Bu gün Türkiye ye baktığımızda son zamanlarda Kur'anın gündeme gelmesi sonucunda, Kur'andan onay almayan yanlış  inançların sorgulanmaya başlanması , bir kısım geleneksel din yanlılarınca büyük bir tehlike olarak görülmeye başlanmıştır. Gayri metluv vahiy düşüncesini temel alan bir çok rivayetin belirlediği yanlış dini inançlar, bu sorgulama neticesinde sarsılmaya başladığı için , bu inancı korumak için var gücüyle çalışanlar , Kur'anın dinde belirleyici bir kitap olamayacağına dair düşüncelerini bu kitabı bizlere getiren elçi adına uydurdukları iftiralar ile ayakta tutmaya çalışmaktadırlar.

Sonuç olarak ; Neresinden tutsanız elinizde kalan bir düşünce olan gayri metluv vahiy iddiası , Allah ve elçisine atılmış en büyük bir iftira olarak halen yerini korumakta ısrar etmektedir. Muhammed (a.s) ın bir beşer olmasını göz ardı ederek robot durumuna sokan bu inanç sayesinde Kur'andan onay almayan bir çok düşünce İslama sokularak din esası haline gelmiş , red edenler kafir , fasık , zındık , hadis sünnet inkarcısı olarak suçlanmaya başlanmıştır. Eğer birileri bu yaftaya layık olacaksa , gayri metluv vahiy düşüncesini red edenler değil , aksine  kabul edenler olmalıdır.

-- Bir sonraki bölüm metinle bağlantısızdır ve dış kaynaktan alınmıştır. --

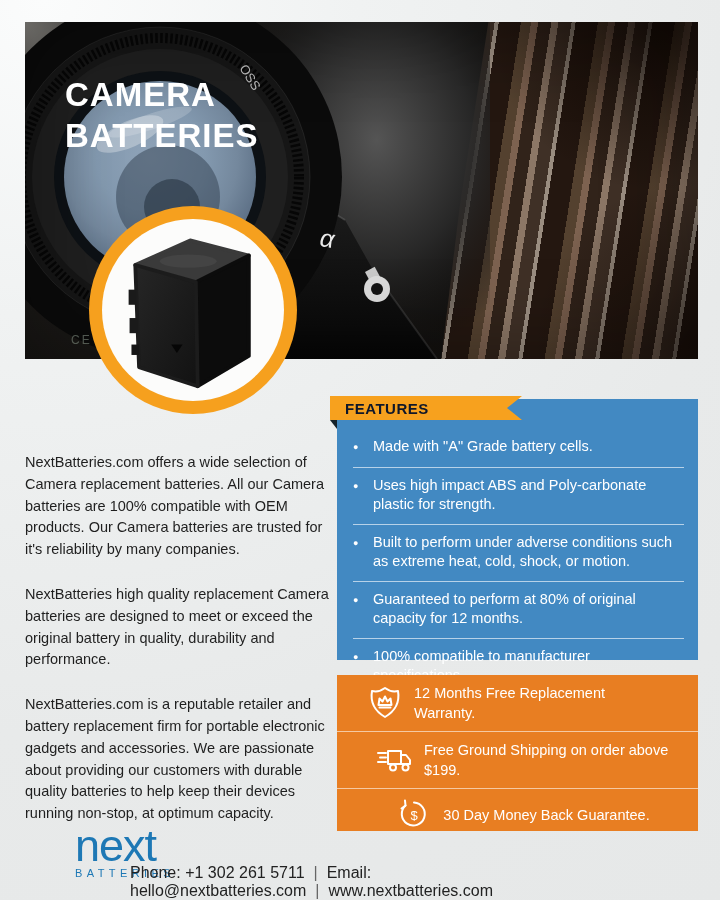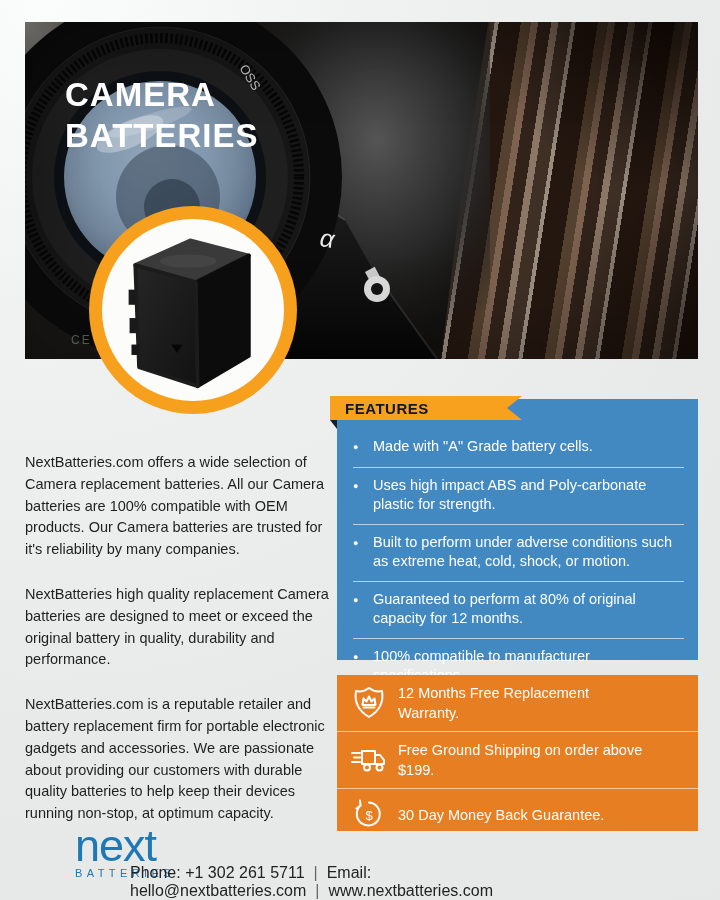--- a/index.html
+++ b/index.html
@@ -48,7 +48,7 @@
 
   
   .benefits{position:absolute;left:337px;top:675px;width:361px;height:156px;background:#e87e22;}
-  .benefit-row{display:flex;align-items:center;padding:8px 3px;min-height:36px;}
+  .benefit-row{display:flex;align-items:center;padding:8px 19px;min-height:36px;}
   .benefit-row + .benefit-row{border-top:1px solid rgba(255,255,255,.58);}
   .benefit-icon{flex:0 0 58px;display:flex;justify-content:center;}
   .benefit-text{color:#fff;font-size:14.5px;line-height:20px;max-width:245px;}

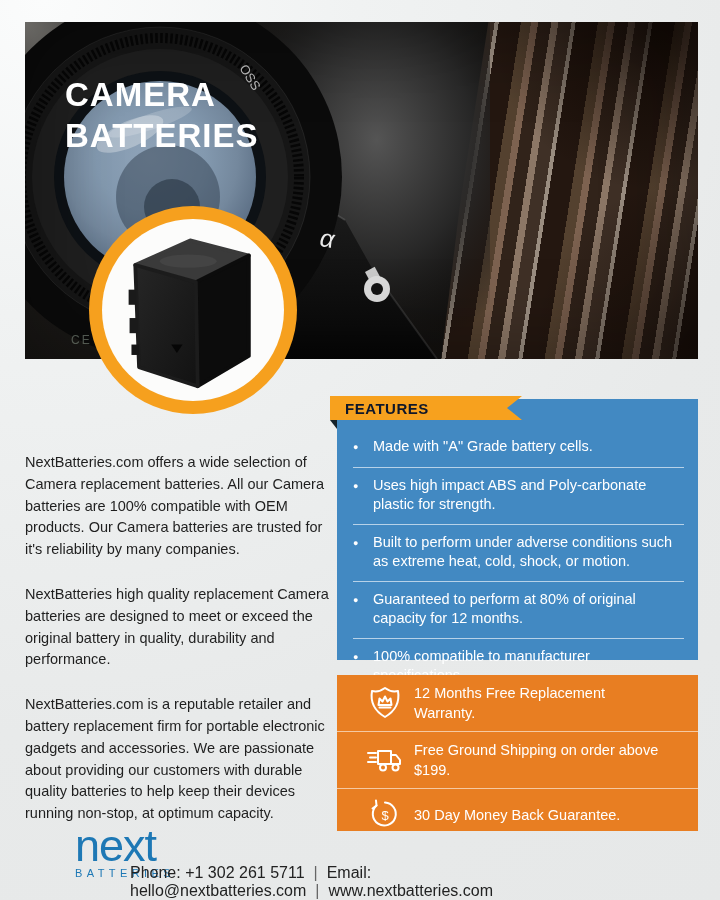--- a/index.html
+++ b/index.html
@@ -49,7 +49,7 @@
   
   .benefits{position:absolute;left:337px;top:675px;width:361px;height:156px;background:#e87e22;}
   .benefit-row{display:flex;align-items:center;padding:8px 19px;min-height:36px;}
-  .benefit-row + .benefit-row{border-top:1px solid rgba(255,255,255,.58);}
+  .benefit-row + .benefit-row{border-top:1px solid rgba(255,255,255,.58);justify-content:center;}
   .benefit-icon{flex:0 0 58px;display:flex;justify-content:center;}
   .benefit-text{color:#fff;font-size:14.5px;line-height:20px;max-width:245px;}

Din de belirleyici tek kitap olması gereken Kur'an, rivayetleri onaylayıcı bir noter haline düşürülerek arka plana itilmiş ve neticede dışarıdan devşirilme düşünceler, dinin esası haline sokularak büyük bir bilgi kirliliği oluşmasına sebebiyet verilmiştir. Bu kirliliğin izalesi için bu düşüncenin yeniden Kur'anın her konuda belirleyici bir kitap olarak yeniden iman edilmesi , bu belirleyiciliğin ışığında bu düşüncenin temel aldığı esaslar yeniden sorgulanması gerekmektedir.

                                   EN DOĞRUSUNU ALLAH (C.C) BİLİR.